16: İkilem

43 13 0
                                    

Wattpad erişim yasağı okuma ve yazma özgürlüğe yapılan darbeden başka bir şey değildir. Umarım eskisi gibi özgür bir şekilde girebiliriz.

Yağmurun sokağı bastırdığı bir saatte fırından çıkmak için yağmurun dinmesini bekliyordum. Kapşonumu başıma geçirip parmak uçlarımda sallandım. Gözlerim yağmur damlarlarının rüzgarla yüzüme sıçramasından dolayı kısılmıştı. Elimdeki ekmek poşetini sallayarak, "bit artık, dondum," diye söylendim. Fırının tabelasından kafamı çektim ve yola baktım. O sırada yanımdaki ağacın yapraklarından süzülen yağmur damlası alnıma nokta atışı vurdu. "Of," diyerek geri çekildim.

Yağmur damlası alnımdan süzülüp dudağıma geldiğinde hırkamın kolunu uzatarak avcumda sıktım ve dudağımı sildim. "Annem kızmasa seninle eve giderdim, biliyorsun beni değil mi?" diye söylendim. Birkaç dakika sonra yağmur yavaştan dinmeye başladı. Hava açılıp güneş belirince hızla eve koştum. Eve geldiğimde annem kapıyı açarak,"niye bu kadar geç geldin," diye sordu. Nefes nefese haldeyken kapşonu başındam attım. "Yağmur yağdı. Islak gelsem kızacaktın."

"Bugün pazar da var. Acele etmem lazım."

İç çekerek ayakkabımı çıkarttım. "Tamam bir dahakine ıslanıp gelirim."

Ekmek poşetini masaya koydum. Annem sandalyeye oturdu ve çaylarımızı doldurdu. "Hoş, beni dinlediğin zamanlarda hep ters zamanlar," diye söylendi. Masaya oturdum ve çay bardağımı alarak yavaşça bir yudum aldım. "Emin ol anne, şu an sana açıklama yapamam."

Annem, alayla güldü. "Bana açıklama yaptığın vakitler mi varmış?" diyerek üst demliği yerine koydu. Çatalı aldım ve küp kesilmiş kaşarlardan birine batırdım. "Neden bana tavırlısın anne?" diye sordum gözlerimi kısarak ve kaşarı ağzıma attım. Annem, başını salladı. "Tabii, tavır yapıyorum ben. Senin yaşıtınım ya konuş benimle böyle."

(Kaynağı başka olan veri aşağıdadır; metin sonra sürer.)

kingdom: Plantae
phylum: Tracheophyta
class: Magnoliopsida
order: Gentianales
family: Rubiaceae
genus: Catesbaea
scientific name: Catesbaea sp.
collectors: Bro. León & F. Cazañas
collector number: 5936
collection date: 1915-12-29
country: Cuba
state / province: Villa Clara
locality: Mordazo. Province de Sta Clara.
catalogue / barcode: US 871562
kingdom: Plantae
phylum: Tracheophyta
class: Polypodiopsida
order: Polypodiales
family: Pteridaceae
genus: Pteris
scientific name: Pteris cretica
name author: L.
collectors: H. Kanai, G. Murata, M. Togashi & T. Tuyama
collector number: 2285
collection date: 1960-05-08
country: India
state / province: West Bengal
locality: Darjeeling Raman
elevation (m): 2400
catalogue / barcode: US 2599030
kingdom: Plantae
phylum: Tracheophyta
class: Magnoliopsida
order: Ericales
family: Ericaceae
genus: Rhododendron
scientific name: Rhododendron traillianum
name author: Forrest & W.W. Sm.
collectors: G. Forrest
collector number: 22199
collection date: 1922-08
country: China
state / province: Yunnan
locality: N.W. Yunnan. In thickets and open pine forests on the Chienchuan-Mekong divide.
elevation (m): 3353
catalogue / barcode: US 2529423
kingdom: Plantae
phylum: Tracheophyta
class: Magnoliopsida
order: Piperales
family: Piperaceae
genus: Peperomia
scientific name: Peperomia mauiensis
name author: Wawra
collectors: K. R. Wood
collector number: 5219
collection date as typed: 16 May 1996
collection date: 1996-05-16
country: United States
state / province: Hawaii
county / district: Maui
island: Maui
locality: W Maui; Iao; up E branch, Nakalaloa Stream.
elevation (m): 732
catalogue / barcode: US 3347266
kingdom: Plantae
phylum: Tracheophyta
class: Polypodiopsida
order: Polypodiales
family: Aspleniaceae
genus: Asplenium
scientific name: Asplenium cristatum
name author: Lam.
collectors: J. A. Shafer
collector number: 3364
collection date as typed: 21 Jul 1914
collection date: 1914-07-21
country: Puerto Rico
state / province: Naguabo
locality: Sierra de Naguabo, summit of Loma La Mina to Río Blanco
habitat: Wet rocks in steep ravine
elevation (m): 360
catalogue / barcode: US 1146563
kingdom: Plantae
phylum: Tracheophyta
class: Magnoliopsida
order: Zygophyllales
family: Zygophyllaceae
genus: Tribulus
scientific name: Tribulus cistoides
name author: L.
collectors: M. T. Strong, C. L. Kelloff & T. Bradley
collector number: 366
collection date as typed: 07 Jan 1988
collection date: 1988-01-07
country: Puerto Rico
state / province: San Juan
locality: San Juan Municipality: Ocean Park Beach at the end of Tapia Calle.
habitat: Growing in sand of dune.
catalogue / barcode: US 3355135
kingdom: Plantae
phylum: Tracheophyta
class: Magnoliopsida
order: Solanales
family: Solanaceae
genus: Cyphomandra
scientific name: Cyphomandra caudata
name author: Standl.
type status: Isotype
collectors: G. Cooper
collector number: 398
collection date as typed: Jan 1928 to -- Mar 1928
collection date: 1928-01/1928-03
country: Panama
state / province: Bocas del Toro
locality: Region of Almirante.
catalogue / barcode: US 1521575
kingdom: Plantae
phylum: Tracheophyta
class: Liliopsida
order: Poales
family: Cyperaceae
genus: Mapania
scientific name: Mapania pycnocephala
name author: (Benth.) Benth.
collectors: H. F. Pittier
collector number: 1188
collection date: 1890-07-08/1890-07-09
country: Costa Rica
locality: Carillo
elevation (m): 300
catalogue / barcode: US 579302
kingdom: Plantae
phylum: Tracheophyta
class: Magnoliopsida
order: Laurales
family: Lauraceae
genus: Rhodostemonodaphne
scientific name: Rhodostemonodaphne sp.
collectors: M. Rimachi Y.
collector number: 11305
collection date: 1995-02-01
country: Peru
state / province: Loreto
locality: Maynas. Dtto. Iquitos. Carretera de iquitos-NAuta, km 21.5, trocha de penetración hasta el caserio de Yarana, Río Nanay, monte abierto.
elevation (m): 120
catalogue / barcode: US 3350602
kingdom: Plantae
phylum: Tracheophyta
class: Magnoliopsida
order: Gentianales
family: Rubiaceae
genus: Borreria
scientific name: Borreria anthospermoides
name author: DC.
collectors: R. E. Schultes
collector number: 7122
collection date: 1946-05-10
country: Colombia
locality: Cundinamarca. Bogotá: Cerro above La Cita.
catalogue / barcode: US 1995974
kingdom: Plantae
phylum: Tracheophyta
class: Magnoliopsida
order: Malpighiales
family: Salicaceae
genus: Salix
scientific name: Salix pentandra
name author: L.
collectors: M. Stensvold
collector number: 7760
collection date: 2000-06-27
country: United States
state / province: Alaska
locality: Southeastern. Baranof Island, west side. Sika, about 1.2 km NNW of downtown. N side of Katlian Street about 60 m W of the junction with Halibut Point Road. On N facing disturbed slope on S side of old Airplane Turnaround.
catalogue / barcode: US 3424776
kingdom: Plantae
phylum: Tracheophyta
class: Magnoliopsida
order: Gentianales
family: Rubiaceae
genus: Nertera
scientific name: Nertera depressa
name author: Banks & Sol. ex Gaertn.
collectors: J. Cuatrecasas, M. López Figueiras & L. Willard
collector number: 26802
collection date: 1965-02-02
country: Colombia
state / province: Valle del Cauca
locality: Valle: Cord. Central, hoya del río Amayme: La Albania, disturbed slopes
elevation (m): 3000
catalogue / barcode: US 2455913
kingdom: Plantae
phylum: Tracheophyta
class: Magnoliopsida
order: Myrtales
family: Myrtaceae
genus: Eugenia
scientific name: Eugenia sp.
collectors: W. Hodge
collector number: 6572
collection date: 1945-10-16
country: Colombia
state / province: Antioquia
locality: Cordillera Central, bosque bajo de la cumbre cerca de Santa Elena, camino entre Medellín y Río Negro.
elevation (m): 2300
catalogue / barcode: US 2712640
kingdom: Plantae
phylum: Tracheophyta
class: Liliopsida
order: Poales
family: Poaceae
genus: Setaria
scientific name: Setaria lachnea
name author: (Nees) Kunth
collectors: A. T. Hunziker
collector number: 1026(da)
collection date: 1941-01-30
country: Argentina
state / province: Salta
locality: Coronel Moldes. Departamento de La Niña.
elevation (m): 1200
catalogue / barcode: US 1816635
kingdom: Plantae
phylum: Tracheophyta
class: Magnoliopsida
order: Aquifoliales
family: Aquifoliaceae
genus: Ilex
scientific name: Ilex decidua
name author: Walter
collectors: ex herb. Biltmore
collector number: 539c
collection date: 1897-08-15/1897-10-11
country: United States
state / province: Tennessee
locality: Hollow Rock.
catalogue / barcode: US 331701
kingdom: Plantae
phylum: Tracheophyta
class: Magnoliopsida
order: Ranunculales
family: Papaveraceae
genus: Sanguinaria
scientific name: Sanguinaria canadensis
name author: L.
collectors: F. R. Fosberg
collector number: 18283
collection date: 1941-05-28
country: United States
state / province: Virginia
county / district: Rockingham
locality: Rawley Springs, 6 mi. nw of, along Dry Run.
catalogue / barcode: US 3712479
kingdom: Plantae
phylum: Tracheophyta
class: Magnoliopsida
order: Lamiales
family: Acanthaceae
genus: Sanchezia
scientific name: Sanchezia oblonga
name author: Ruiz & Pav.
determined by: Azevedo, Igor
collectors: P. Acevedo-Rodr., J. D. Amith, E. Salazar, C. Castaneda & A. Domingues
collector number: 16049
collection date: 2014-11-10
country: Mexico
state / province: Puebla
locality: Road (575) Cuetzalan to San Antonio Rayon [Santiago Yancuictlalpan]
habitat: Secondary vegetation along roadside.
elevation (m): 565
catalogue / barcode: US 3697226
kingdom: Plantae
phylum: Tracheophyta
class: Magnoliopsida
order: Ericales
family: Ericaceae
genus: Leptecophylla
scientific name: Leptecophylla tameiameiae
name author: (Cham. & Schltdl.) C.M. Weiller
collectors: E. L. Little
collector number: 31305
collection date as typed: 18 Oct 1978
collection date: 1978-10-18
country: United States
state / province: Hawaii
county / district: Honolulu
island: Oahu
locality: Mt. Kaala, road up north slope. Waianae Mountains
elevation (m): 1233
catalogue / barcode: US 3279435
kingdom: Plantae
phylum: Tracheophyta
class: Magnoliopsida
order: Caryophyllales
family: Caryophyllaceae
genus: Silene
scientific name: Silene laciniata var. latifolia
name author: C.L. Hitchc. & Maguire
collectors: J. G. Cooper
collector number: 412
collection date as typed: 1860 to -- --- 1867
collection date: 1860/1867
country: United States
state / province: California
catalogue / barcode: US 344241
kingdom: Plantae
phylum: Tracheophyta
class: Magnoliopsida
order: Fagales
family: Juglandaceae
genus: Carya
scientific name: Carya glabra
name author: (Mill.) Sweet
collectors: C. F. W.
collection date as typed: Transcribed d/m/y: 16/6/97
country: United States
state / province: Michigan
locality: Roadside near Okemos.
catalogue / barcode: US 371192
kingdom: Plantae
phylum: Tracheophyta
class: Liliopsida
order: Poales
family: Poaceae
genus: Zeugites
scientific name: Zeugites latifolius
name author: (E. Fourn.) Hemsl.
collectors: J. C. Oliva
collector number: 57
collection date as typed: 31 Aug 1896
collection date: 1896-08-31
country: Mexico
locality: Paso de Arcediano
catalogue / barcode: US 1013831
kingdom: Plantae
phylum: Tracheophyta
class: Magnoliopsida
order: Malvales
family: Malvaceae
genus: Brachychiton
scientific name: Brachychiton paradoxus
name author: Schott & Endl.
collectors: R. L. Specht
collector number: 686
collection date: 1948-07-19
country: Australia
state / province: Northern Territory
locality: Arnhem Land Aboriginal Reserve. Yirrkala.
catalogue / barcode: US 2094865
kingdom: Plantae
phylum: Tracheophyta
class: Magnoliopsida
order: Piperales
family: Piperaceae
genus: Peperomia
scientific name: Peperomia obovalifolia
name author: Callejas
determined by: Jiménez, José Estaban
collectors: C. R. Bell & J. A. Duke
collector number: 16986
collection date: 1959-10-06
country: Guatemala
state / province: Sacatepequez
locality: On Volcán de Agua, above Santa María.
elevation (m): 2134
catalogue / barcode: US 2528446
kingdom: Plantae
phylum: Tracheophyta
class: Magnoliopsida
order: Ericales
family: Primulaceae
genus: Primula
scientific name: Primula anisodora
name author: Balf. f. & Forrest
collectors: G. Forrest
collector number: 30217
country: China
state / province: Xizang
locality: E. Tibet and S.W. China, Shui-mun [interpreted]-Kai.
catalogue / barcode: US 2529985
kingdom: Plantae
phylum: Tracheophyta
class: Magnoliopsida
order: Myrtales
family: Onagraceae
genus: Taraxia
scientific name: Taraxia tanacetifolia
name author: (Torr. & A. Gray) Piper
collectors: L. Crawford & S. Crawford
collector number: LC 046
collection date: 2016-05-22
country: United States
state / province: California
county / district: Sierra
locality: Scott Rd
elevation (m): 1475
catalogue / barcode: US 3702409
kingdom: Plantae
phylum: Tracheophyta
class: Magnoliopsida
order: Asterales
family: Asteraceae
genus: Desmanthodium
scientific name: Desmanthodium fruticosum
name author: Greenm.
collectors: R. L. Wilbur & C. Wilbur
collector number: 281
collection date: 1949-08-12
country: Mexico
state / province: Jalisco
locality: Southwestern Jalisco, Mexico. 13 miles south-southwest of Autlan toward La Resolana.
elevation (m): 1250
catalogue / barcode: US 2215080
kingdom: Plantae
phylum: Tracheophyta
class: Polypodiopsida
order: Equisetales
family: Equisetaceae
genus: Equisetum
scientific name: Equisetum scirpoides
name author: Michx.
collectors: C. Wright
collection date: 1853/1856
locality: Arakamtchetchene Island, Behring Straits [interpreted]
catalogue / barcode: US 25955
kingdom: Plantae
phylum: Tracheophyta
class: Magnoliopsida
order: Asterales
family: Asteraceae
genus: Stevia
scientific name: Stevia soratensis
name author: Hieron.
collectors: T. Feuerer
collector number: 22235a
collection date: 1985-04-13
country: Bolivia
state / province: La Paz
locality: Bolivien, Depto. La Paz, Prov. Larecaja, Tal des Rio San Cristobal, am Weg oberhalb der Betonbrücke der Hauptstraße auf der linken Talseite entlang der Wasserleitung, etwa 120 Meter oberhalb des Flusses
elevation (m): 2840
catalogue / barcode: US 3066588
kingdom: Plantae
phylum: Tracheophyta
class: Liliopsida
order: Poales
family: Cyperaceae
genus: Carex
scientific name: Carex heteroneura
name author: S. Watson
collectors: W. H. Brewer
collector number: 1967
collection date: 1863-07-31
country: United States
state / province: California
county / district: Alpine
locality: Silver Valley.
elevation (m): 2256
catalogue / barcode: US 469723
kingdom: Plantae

"Anne..." dedim ve sustum. Konu nasıl buraya gelmişti?

Bir süre kahvaltı yaptık. Annemin bana olan bakışları beni tedirgin etmişti eminim bir şeylere kızacaktı.
Annem, boynuna attığı yazmasını aldı ve sandalyenin başına aştı. Bana baktı. "Bir haftadır teyzene gittiğini söylemeni bekliyorum," dediğinde hızla lokmamı yuttum. Bir yudum çaydan alarak, "ne alaka? Teyzeme uğradım ne var bunda?" dedim.

"Benden habersiz?"

"Anne abartma. Teyzeme uğradım, nereye gittim sanki?"

"Neden gittin oraya?"

Omuzlarımı indirdim. "Bir olay olmuş galiba teyzemin dükkanında o yüzden."

Annem, sinirle gözlerini kıstı. "Ben sana bu konulara ilişme dedim mi demedim mi? Yaşın mı senin? Git dersine bak. Kim bilir ne hallerdesin denemelerde?" Afalladım. Bu kadar sert bir tepki beklemediğimden cümlelerim boğazımda ağır bir yükle tıkandı. Zorla yutkundum. "Teyzem zor bir dönemde gibi. O yüzden gitmiştim," diye mırıldandım ağır hareket eden kelimelerle.

"Heh, teyzen zor dönemde. Ama onu sen iyi edemezsin! Dersine bak diyorum, ha bi' şey beklediğimden değil, en azından okul görmüş bir şekilde gidersin el evine."

Kırgınlık beni iyice parçalarken katlanamadığım bir kırık içimden çıksın diye dudaklarımı araladım. "Neyse," dedim. "Sana afiyet olsun," diyerek kalktım ve hızla odaya gittim. Gözlerim yakan yaşlar yanağımdan inerken iki elimle gözlerimi kapattım. Avcumda biriken yaşlar çizgilerle ayrılırken yatağıma oturdum. Uzandım ve bir süre öylece kaldım. Uzun süredir bu kadar kırılmamıştım sanırım. Kalbimde ağır bir sancı başarısızlıkla atıyordu.